• [Work request] From the records below, copy out exactly the lines from the one containing "Строительная климатология" to the one containing "Туры в Таиланд", both included. Add nothing else.

___ Raw data

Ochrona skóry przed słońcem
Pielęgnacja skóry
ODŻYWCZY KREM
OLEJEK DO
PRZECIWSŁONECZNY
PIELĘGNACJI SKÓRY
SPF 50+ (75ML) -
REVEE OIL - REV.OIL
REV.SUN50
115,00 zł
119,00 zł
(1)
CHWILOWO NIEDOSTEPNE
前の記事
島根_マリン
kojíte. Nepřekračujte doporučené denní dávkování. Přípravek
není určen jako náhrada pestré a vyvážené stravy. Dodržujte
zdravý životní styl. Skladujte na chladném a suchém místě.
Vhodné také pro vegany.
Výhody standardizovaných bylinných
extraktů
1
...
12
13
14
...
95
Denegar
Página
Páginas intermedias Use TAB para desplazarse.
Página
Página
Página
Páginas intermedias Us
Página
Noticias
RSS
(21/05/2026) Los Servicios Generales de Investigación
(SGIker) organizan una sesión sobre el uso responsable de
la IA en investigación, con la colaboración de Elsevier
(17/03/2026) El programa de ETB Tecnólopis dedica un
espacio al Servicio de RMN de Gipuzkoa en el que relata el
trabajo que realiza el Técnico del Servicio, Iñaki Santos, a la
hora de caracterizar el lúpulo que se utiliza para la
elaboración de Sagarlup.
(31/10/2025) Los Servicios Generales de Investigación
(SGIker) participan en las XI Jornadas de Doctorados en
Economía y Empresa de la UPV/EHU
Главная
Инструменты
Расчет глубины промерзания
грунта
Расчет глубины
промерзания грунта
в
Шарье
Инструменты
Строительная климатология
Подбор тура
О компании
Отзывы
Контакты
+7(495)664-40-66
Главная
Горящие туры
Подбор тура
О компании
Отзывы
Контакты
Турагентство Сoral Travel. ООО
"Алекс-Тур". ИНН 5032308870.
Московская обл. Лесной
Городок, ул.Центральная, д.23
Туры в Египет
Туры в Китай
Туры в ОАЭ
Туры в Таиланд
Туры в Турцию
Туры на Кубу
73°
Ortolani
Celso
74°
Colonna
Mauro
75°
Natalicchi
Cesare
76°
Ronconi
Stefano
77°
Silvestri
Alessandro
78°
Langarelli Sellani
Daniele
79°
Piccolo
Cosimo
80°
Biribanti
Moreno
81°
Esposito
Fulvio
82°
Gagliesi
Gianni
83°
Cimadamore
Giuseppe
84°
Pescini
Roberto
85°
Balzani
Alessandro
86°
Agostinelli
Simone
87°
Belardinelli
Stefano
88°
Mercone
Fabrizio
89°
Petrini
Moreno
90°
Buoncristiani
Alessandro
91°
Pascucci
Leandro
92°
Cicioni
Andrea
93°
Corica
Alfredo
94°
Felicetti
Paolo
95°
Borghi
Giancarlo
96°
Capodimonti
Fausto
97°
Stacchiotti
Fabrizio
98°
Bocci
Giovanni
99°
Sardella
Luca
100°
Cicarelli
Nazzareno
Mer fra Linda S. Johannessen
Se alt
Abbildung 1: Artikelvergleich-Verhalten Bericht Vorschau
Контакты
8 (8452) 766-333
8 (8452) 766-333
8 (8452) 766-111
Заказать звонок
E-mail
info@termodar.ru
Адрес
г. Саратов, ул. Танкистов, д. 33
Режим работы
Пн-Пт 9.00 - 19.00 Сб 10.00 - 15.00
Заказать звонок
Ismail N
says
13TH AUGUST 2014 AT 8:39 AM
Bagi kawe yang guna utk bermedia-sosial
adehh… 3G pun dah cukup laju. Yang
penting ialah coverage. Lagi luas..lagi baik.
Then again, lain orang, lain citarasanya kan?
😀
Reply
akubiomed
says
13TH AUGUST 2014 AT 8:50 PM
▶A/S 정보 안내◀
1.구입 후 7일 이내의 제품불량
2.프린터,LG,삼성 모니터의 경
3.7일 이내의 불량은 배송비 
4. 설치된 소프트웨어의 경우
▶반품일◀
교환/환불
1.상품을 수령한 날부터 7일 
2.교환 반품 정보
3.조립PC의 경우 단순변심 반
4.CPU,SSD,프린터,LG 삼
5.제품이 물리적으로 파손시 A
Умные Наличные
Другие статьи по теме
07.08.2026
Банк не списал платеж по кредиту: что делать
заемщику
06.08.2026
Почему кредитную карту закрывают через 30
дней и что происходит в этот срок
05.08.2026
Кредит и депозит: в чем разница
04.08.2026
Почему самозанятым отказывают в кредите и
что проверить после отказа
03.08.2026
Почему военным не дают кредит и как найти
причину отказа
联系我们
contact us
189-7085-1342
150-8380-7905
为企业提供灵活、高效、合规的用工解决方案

______

• [Reply]
Строительная климатология
Подбор тура
О компании
Отзывы
Контакты
+7(495)664-40-66
Главная
Горящие туры
Подбор тура
О компании
Отзывы
Контакты
Турагентство Сoral Travel. ООО
"Алекс-Тур". ИНН 5032308870.
Московская обл. Лесной
Городок, ул.Центральная, д.23
Туры в Египет
Туры в Китай
Туры в ОАЭ
Туры в Таиланд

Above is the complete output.